Texto de estudio —
------

De entrada, la dinámica de la mundialización ha conllevado procesos de universalización y de homogeneización cultural. La globalización de las industrias culturales en el ámbito mundial ha fomentado la homogeneización del consumo de cultura que traspasa las fronteras de los estados nacionales, cuya identidad y ámbito de actuación está en permanente proceso de redefinición, en espacios territoriales donde las fronteras geográficas nacionales se difuminan por la apertura de mercados cada vez más globales en ámbitos tan distantes como la Unión Europea, la NAFTA o el Mercosur. Artefactos culturales como la música, el cine, la publicidad, los videoclips, o las series televisivas configuran los referentes audiovisuales de las nuevas generaciones que consumen, en gran medida, productos culturales que traspasan sus fronteras nacionales.

------

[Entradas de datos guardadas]
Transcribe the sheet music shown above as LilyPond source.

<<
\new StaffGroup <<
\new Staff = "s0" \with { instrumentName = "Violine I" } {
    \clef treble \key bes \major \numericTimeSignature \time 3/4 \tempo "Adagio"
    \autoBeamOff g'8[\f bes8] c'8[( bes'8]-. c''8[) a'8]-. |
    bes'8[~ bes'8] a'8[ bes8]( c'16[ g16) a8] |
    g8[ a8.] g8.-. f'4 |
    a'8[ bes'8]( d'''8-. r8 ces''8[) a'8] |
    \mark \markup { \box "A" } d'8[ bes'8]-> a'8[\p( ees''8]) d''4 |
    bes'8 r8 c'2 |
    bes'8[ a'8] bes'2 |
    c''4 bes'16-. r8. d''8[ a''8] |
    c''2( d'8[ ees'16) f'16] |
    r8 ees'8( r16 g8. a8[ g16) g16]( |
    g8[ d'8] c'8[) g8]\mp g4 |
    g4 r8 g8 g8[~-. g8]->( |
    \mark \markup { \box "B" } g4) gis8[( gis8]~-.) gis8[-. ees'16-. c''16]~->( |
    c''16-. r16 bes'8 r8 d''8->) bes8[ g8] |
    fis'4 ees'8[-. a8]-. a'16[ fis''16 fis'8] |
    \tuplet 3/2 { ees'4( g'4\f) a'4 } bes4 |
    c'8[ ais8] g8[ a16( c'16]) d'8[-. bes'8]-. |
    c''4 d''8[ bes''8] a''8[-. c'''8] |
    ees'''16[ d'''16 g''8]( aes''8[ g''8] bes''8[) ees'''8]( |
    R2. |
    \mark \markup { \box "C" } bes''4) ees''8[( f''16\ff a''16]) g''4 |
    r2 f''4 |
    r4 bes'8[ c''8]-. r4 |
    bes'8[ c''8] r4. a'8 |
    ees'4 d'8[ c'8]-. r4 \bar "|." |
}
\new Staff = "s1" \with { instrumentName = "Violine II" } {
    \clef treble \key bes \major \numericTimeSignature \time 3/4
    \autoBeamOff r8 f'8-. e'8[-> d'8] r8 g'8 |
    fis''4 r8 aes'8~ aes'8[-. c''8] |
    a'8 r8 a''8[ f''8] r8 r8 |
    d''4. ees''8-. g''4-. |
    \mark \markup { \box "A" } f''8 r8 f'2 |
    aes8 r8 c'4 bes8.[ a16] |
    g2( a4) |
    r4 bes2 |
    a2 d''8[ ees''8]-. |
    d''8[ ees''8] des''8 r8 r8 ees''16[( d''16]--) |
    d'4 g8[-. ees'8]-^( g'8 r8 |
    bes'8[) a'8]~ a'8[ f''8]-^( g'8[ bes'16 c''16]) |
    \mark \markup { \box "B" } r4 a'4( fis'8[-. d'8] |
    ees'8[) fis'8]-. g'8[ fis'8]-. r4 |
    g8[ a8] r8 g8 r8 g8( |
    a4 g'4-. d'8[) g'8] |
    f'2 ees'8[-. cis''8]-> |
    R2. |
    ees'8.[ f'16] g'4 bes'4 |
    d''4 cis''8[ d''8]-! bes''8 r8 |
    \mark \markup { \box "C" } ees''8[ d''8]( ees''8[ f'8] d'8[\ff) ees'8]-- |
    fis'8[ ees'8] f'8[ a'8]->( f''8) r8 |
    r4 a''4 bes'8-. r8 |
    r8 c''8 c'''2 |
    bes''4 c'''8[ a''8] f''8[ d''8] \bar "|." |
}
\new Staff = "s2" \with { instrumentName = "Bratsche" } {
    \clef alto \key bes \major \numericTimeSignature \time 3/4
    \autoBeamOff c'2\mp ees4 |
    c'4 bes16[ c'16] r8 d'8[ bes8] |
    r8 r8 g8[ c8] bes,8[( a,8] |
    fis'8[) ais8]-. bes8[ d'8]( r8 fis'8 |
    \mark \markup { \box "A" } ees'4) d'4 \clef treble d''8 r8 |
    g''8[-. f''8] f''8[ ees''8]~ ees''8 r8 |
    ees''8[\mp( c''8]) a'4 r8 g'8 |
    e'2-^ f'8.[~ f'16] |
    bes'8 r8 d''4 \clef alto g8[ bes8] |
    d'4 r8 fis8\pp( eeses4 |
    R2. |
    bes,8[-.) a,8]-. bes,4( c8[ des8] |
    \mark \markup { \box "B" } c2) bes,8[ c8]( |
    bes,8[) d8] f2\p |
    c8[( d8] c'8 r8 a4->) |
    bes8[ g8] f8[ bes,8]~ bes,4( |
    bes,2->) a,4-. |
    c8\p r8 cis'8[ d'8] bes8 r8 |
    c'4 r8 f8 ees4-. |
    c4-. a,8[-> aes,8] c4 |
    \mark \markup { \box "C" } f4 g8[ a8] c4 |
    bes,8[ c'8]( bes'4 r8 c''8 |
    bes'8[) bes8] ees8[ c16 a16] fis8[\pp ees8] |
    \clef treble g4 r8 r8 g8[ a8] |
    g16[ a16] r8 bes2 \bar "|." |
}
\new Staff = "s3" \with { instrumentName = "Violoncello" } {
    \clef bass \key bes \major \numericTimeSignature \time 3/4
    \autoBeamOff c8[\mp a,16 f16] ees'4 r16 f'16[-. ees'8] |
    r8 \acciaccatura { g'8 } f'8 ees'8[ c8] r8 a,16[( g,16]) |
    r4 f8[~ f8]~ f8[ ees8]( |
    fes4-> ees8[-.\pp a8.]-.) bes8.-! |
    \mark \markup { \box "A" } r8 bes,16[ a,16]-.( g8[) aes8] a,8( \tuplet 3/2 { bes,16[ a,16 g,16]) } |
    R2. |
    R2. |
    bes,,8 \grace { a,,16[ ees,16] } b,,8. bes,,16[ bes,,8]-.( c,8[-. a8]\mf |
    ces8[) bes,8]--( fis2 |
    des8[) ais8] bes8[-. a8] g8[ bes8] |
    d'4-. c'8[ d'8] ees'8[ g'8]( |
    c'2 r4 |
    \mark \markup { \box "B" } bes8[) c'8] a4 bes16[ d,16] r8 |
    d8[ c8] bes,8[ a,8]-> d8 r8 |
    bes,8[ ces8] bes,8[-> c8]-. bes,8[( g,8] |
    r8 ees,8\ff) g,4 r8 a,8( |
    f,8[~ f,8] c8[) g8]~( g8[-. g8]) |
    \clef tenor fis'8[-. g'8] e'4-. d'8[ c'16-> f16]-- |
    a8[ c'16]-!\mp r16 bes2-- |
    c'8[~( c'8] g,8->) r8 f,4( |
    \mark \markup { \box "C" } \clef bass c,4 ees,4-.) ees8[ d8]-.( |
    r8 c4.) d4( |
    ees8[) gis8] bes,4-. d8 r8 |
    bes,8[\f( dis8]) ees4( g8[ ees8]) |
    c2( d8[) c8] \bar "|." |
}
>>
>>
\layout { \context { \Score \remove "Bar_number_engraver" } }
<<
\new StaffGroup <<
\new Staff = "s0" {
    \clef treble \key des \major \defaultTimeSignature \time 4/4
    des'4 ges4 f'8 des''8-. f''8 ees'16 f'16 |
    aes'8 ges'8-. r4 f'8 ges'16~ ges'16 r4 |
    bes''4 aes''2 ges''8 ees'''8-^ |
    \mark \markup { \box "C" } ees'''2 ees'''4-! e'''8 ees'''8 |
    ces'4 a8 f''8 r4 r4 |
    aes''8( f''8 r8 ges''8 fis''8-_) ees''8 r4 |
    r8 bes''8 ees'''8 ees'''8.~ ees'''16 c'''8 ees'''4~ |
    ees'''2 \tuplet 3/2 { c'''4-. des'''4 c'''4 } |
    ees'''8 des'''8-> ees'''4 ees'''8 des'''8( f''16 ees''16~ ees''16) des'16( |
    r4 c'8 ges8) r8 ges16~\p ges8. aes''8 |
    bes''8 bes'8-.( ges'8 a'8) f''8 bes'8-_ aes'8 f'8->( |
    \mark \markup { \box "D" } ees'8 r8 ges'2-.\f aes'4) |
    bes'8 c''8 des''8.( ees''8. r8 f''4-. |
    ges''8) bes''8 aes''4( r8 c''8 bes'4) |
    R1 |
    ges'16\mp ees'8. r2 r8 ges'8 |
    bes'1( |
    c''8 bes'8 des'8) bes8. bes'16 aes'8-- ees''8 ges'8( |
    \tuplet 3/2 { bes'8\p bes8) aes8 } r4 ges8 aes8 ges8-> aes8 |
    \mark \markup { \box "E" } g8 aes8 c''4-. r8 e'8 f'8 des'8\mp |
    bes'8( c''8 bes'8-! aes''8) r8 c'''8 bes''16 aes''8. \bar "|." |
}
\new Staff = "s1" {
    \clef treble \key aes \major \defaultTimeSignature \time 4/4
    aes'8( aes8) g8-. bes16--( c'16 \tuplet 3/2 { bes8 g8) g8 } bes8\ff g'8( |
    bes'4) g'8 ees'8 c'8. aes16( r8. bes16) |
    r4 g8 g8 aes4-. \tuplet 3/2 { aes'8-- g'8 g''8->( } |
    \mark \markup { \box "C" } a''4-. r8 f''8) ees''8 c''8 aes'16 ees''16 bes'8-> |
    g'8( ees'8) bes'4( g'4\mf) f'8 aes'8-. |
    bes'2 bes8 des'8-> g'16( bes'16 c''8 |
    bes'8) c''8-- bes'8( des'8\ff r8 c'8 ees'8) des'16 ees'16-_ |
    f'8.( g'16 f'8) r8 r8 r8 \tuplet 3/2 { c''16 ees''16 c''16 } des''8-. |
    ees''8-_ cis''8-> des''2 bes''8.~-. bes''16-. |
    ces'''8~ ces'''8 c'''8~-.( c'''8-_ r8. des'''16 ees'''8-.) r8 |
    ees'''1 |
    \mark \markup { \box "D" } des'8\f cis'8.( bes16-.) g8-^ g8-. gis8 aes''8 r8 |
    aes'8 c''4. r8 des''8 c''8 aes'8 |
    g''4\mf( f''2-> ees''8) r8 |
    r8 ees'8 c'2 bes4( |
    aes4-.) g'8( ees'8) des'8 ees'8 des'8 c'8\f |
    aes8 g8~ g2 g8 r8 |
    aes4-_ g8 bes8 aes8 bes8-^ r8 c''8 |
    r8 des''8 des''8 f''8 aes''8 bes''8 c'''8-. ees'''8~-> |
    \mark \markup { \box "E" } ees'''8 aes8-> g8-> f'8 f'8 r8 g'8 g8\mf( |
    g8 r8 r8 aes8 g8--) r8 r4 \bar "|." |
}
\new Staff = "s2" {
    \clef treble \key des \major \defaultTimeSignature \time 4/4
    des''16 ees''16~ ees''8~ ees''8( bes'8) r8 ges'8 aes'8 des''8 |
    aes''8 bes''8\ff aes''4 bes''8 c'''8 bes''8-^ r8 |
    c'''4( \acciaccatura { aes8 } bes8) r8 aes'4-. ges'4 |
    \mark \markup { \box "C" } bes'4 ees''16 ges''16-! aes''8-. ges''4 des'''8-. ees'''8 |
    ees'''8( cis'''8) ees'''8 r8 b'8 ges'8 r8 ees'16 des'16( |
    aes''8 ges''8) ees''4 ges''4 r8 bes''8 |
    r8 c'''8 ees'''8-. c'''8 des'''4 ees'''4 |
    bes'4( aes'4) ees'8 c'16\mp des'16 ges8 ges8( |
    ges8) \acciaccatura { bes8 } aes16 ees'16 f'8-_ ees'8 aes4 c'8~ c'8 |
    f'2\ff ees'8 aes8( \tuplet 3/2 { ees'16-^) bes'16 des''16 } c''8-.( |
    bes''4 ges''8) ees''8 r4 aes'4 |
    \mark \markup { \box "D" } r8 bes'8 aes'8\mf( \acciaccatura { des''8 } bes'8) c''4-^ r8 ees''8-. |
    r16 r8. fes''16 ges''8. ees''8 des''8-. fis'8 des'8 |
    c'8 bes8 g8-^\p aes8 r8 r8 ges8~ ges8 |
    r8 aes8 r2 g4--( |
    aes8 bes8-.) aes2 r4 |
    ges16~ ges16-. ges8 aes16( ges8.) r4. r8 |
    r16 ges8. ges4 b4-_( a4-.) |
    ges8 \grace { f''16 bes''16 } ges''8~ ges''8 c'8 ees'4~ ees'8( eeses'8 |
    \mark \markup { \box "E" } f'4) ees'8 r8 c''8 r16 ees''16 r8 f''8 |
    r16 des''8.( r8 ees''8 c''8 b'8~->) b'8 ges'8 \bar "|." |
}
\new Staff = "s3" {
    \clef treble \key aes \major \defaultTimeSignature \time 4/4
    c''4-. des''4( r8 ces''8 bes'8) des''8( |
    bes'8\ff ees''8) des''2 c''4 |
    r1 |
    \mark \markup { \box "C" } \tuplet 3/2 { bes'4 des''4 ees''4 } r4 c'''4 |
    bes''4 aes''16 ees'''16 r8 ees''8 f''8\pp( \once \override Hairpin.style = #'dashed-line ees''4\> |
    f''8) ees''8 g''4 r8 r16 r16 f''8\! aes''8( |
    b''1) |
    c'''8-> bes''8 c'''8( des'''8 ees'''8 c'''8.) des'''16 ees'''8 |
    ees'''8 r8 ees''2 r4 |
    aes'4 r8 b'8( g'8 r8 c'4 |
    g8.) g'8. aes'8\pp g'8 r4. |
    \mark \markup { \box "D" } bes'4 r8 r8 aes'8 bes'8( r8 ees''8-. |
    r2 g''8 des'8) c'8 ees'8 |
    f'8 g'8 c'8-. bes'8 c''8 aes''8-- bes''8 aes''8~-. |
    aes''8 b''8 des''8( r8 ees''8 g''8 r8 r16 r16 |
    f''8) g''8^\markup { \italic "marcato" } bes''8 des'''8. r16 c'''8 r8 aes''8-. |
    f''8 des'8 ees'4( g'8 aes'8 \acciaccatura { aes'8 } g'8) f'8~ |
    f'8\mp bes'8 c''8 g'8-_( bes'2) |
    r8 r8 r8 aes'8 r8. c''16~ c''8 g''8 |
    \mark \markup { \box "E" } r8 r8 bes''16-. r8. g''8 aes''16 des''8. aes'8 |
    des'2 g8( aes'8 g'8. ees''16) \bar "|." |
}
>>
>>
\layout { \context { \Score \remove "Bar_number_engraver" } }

------

Lista de tareas —
1: Copia del texto sobre la mundialización el fragmento que comienza en "De entrada, la" y termina en "sus fronteras nacionales.".
2: Responde a estas preguntas según el texto sobre la mundialización.
(a) ¿Qué tres ámbitos de mercados se mencionan como ejemplo?
(b) ¿Qué ha fomentado la globalización de las industrias culturales en el ámbito mundial?
(c) ¿Qué artefactos culturales configuran los referentes audiovisuales de las nuevas generaciones?
3: Indica si cada afirmación concuerda con el texto sobre la mundialización y cita las palabras del texto que lo deciden.
(a) Las fronteras geográficas nacionales se difuminan por la apertura de mercados cada vez más globales.
(b) Las nuevas generaciones consumen sobre todo productos culturales de su propio país.
(c) La identidad de los estados nacionales permanece fija.

Respuestas por tarea —
1:
De entrada, la dinámica de la mundialización ha conllevado procesos de universalización y de homogeneización cultural. La globalización de las industrias culturales en el ámbito mundial ha fomentado la homogeneización del consumo de cultura que traspasa las fronteras de los estados nacionales, cuya identidad y ámbito de actuación está en permanente proceso de redefinición, en espacios territoriales donde las fronteras geográficas nacionales se difuminan por la apertura de mercados cada vez más globales en ámbitos tan distantes como la Unión Europea, la NAFTA o el Mercosur. Artefactos culturales como la música, el cine, la publicidad, los videoclips, o las series televisivas configuran los referentes audiovisuales de las nuevas generaciones que consumen, en gran medida, productos culturales que traspasan sus fronteras nacionales.

2:
(a) La Unión Europea, la NAFTA y el Mercosur.
(b) La homogeneización del consumo de cultura que traspasa las fronteras de los estados nacionales.
(c) La música, el cine, la publicidad, los videoclips y las series televisivas.

3:
(a) Sí: "las fronteras geográficas nacionales se difuminan por la apertura de mercados cada vez más globales".
(b) No: "consumen, en gran medida, productos culturales que traspasan sus fronteras nacionales".
(c) No: "cuya identidad y ámbito de actuación está en permanente proceso de redefinición".